Vigneti
La vite comune (Vitis vinifera L.) è una coltura caratterizzata da un elevato grado di autoimpollinazione e da una limitata incidenza dell’attività degli insetti e del vento sulla produttività. Raramente si osservano api che si nutrono dei fiori delle piante di vite; tuttavia una gestione conservativa del terreno situato tra due filari (interfila) può garantire la presenza nei vigneti di habitat di foraggiamento aggiuntivi, in grado di aumentare significativamente l’impollinazione delle colture agrarie e delle piante spontanee presenti negli appezzamenti e aree limitrofe.
Recenti testimonianze raccolte da ISPRA in vigneti biologici in Piemonte hanno evidenziato, a tale proposito, che le alternative gestionali al diserbo chimico, soprattutto gli sfalci interfilari tardivi e/o l’inerbimento interfilare, garantiscono un incremento nella ricchezza delle specie di piante locali con un conseguente aumento della disponibilità di risorse trofiche per tutti gli impollinatori presenti nel territorio di riferimento.
Nelle aziende viticole convenzionali normalmente la flora spontanea è gestita mediante le lavorazioni meccaniche del terreno, la pacciamatura o il diserbo chimico, al fine di limitare la potenziale competizione idrica e/o nutritiva tra la vite e le piante “infestanti”.
L’intensità di questa competizione è influenzata dalle condizioni pedologiche e climatiche locali, per cui in taluni areali vanno diffondendosi pratiche tradizionali favorevoli alla diversità delle api selvatiche e tali da rendere le interfile paragonabili ai margini dei campi o alle strisce di fiori selvatici. Piuttosto che dalle operazioni meccaniche, gli impatti negativi della viticoltura convenzionale sono tuttavia originati principalmente dall’utilizzo di prodotti chimici sulle infestanti, con una conseguente crescente e/o maggiore presenza delle specie perenni rispetto alle aziende biologiche che non vi fanno ricorso.
Diversi sono gli studi condotti negli ecosistemi viticoli che hanno messo in evidenza gli aspetti positivi per gli impollinatori associati all’adozione di pratiche colturali idonee a sostenere la presenza di mosaici di elementi seminaturali e l’incremento degli ambienti di transizione tra comunità confinanti. A beneficiare di condizioni del terreno indisturbate e di superfici vegetate permanenti sono in maggior misura le specie di impollinatori nidificanti nel suolo, mentre per le api selvatiche nidificanti fuori terra la disponibilità di materiali per la creazione di nidi (come materiale vegetale vecchio ed elementi di legno morto) può risultare compromessa nei paesaggi particolarmente alterati. L’elevata percentuale di api selvatiche che nidificano nel terreno, come un’intensa attività di nidificazione di Lasioglossum marginatum e L. lineare, rappresenta un buon indicatore della qualità gestionale perché condizione tipica degli ecosistemi con maggiore naturalità o migliore sostenibilità e con adeguata disponibilità di habitat di nidificazione (strade non asfaltate, bordi di campi naturali, suoli integri sotto i filari delle viti, etc.)

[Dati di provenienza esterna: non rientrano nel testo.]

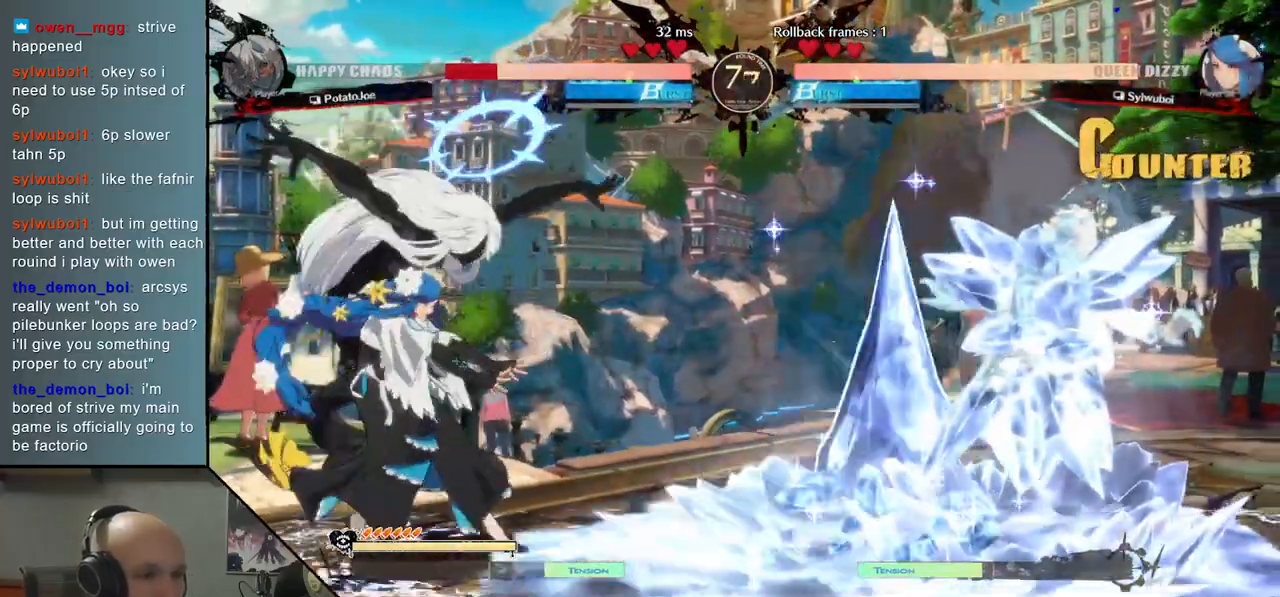
{"buttons": [], "left_stick": "right", "events": [[250, "left_stick", "center"], [300, "left_stick", "right"]]}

Una recente meta-analisi ha confermato l’effetto positivo di pratiche colturali sostenibili sulla biodiversità complessiva e sui servizi ecosistemici presenti nei vigneti. La ricchezza, l’abbondanza e le caratteristiche funzionali delle specie di api selvatiche negli interfilari aumentano significativamente con la maggiore disponibilità di risorse floreali e con un’attenta gestione sostenibile della vegetazione, specie quella spontanea.

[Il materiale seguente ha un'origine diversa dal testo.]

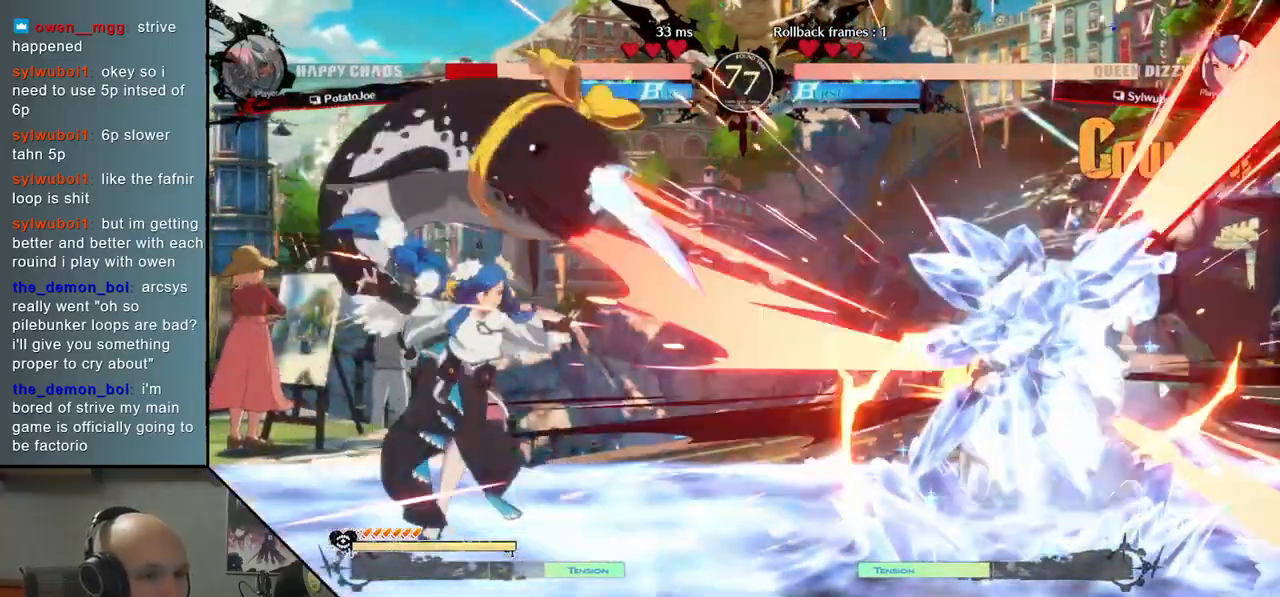
{"buttons": [], "left_stick": "right", "events": []}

Sono soprattutto le api selvatiche eusociali a beneficiare in modo rilevante della gestione estensiva della vegetazione dei filari, in quanto più sensibili ai disturbi rispetto alle specie solitarie e più vulnerabili alla frammentazione degli habitat ed alle conseguenti limitazioni nella disponibilità delle risorse floreali e dei materiali idonei alla nidificazione.